Pollution: First study on microplastics in the depths of the Northeast Atlantic

environmental pollution
First study on microplastics in the depths of the Northeast Atlantic

Microplastic particles stick to an adhesive strip on a finger. Photo: Bernd Wüstneck/zb/dpa

© dpa-infocom GmbH

Small but dangerous: microplastics can transport toxins. Now it has been investigated for the first time to what extent the plastic particles also occur in deep water layers.

The Leibnitz Institute for Baltic Sea Research Warnemünde (IOW) has for the first time investigated microplastic pollution in the deep water layers of the Atlantic using a time series.

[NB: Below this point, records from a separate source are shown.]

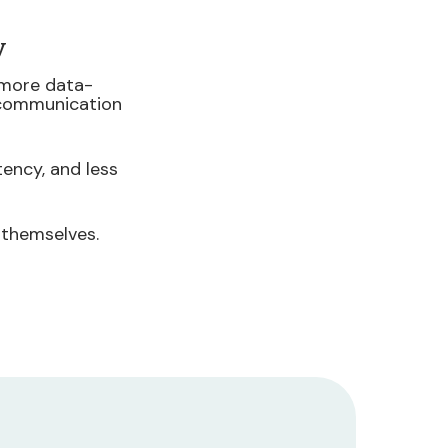
y
 more data-
 communication
ency, and less
 themselves.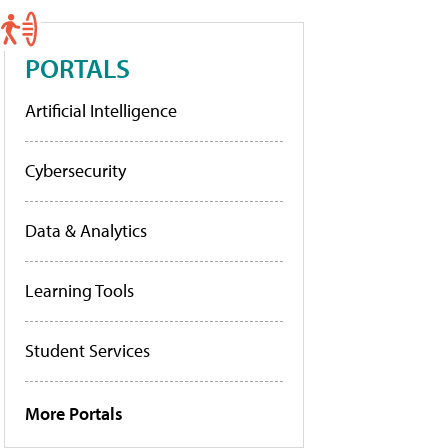
PORTALS
Artificial Intelligence
Cybersecurity
Data & Analytics
Learning Tools
Student Services
More Portals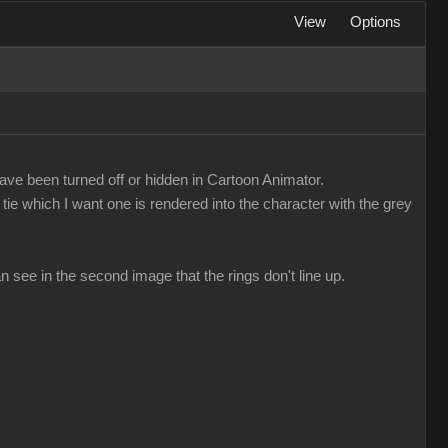
View
Options
ave been turned off or hidden in Cartoon Animator.
tie which I want one is rendered into the character with the grey
n see in the second image that the rings don't line up.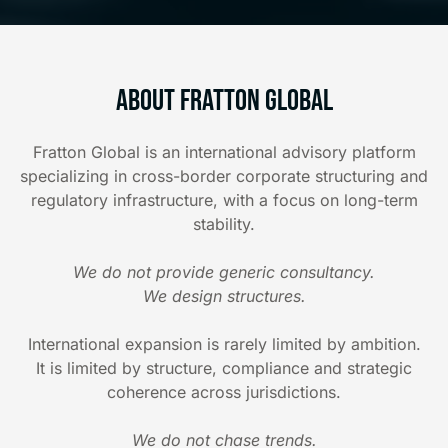
About Fratton Global
Fratton Global is an international advisory platform
specializing in cross-border corporate structuring and
regulatory infrastructure, with a focus on long-term
stability.
We do not provide generic consultancy.
We design structures.
International expansion is rarely limited by ambition.
It is limited by structure, compliance and strategic
coherence across jurisdictions.
We do not chase trends.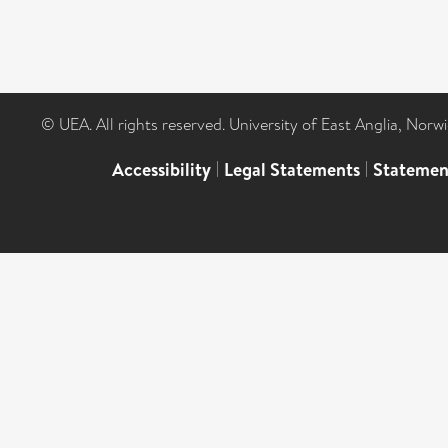
© UEA. All rights reserved. University of East Anglia, Nor
Accessibility
|
Legal Statements
|
Statemen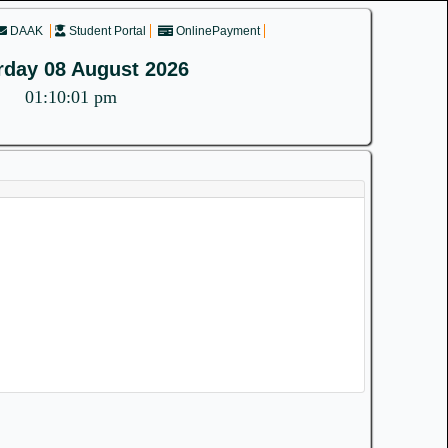
DAAK
Student Portal
OnlinePayment
rday 08 August 2026
01:10:01 pm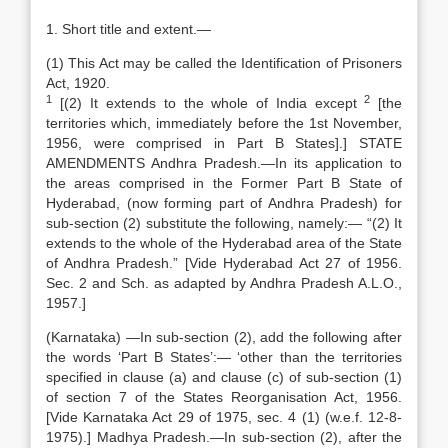
1. Short title and extent.—
(1) This Act may be called the Identification of Prisoners
Act, 1920.
1
2
[(2) It extends to the whole of India except
[the
territories which, immediately before the 1st November,
1956, were comprised in Part B States].] STATE
AMENDMENTS Andhra Pradesh.—In its application to
the areas comprised in the Former Part B State of
Hyderabad, (now forming part of Andhra Pradesh) for
sub-section (2) substitute the following, namely:— “(2) It
extends to the whole of the Hyderabad area of the State
of Andhra Pradesh.” [Vide Hyderabad Act 27 of 1956.
Sec. 2 and Sch. as adapted by Andhra Pradesh A.L.O.,
1957.]
(Karnataka) —In sub-section (2), add the following after
the words ‘Part B States’:— ‘other than the territories
specified in clause (a) and clause (c) of sub-section (1)
of section 7 of the States Reorganisation Act, 1956.
[Vide Karnataka Act 29 of 1975, sec. 4 (1) (w.e.f. 12-8-
1975).] Madhya Pradesh.—In sub-section (2), after the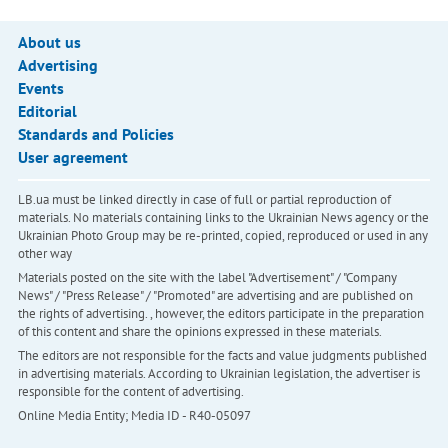
About us
Advertising
Events
Editorial
Standards and Policies
User agreement
LB.ua must be linked directly in case of full or partial reproduction of
materials. No materials containing links to the Ukrainian News agency or the
Ukrainian Photo Group may be re-printed, copied, reproduced or used in any
other way
Materials posted on the site with the label "Advertisement" / "Company
News" / "Press Release" / "Promoted" are advertising and are published on
the rights of advertising. , however, the editors participate in the preparation
of this content and share the opinions expressed in these materials.
The editors are not responsible for the facts and value judgments published
in advertising materials. According to Ukrainian legislation, the advertiser is
responsible for the content of advertising.
Online Media Entity; Media ID - R40-05097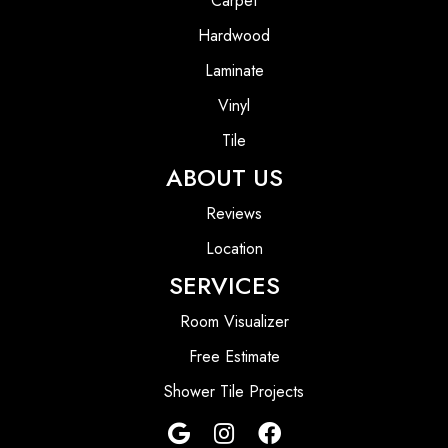
Carpet
Hardwood
Laminate
Vinyl
Tile
ABOUT US
Reviews
Location
SERVICES
Room Visualizer
Free Estimate
Shower Tile Projects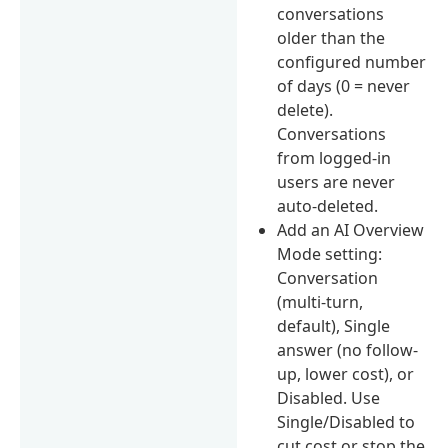
conversations
older than the
configured number
of days (0 = never
delete).
Conversations
from logged-in
users are never
auto-deleted.
Add an AI Overview
Mode setting:
Conversation
(multi-turn,
default), Single
answer (no follow-
up, lower cost), or
Disabled. Use
Single/Disabled to
cut cost or stop the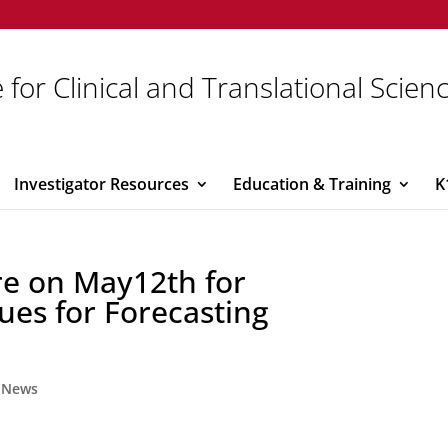
 for Clinical and Translational Scien
Investigator Resources
Education & Training
K
re on May12th for
ues for Forecasting
,
News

Janika Reineccius, IOW researcher and first author of the study, pointed out the danger of the small plastic particles in a statement: “Microplastics can absorb certain toxins and thus transport them over long distances, both horizontally and vertically. A wide variety of creatures eat such “poisoned” particles, which can also significantly limit the intake of usable food.»

Samples from the Azores observatory “Kiel 276” were examined – a 5.2-kilometer mooring line equipped with measuring instruments, which was installed halfway between the Azores and the island of Madeira in the north-east Atlantic. 110 samples were taken between 2003 and 2015, according to the IOW the researchers found microplastics in all of them. If you extrapolate the amounts found to the entire Atlantic Ocean, you get around 5.4 million tons of microplastics per year, according to Reineccius.

According to the study, the largest proportion of plastic waste that ends up in the sea is polyethylene with a good 70 percent, followed by PVC with a good 20 percent of the total amount found. The two types of plastic can be found in products ranging from pipes in building construction to surgical sutures, garbage bags or insulating material. “In order to recognize further patterns and processes more clearly, the long-term sampling must be continued, and actually we also need further sampling stations,” it said in conclusion.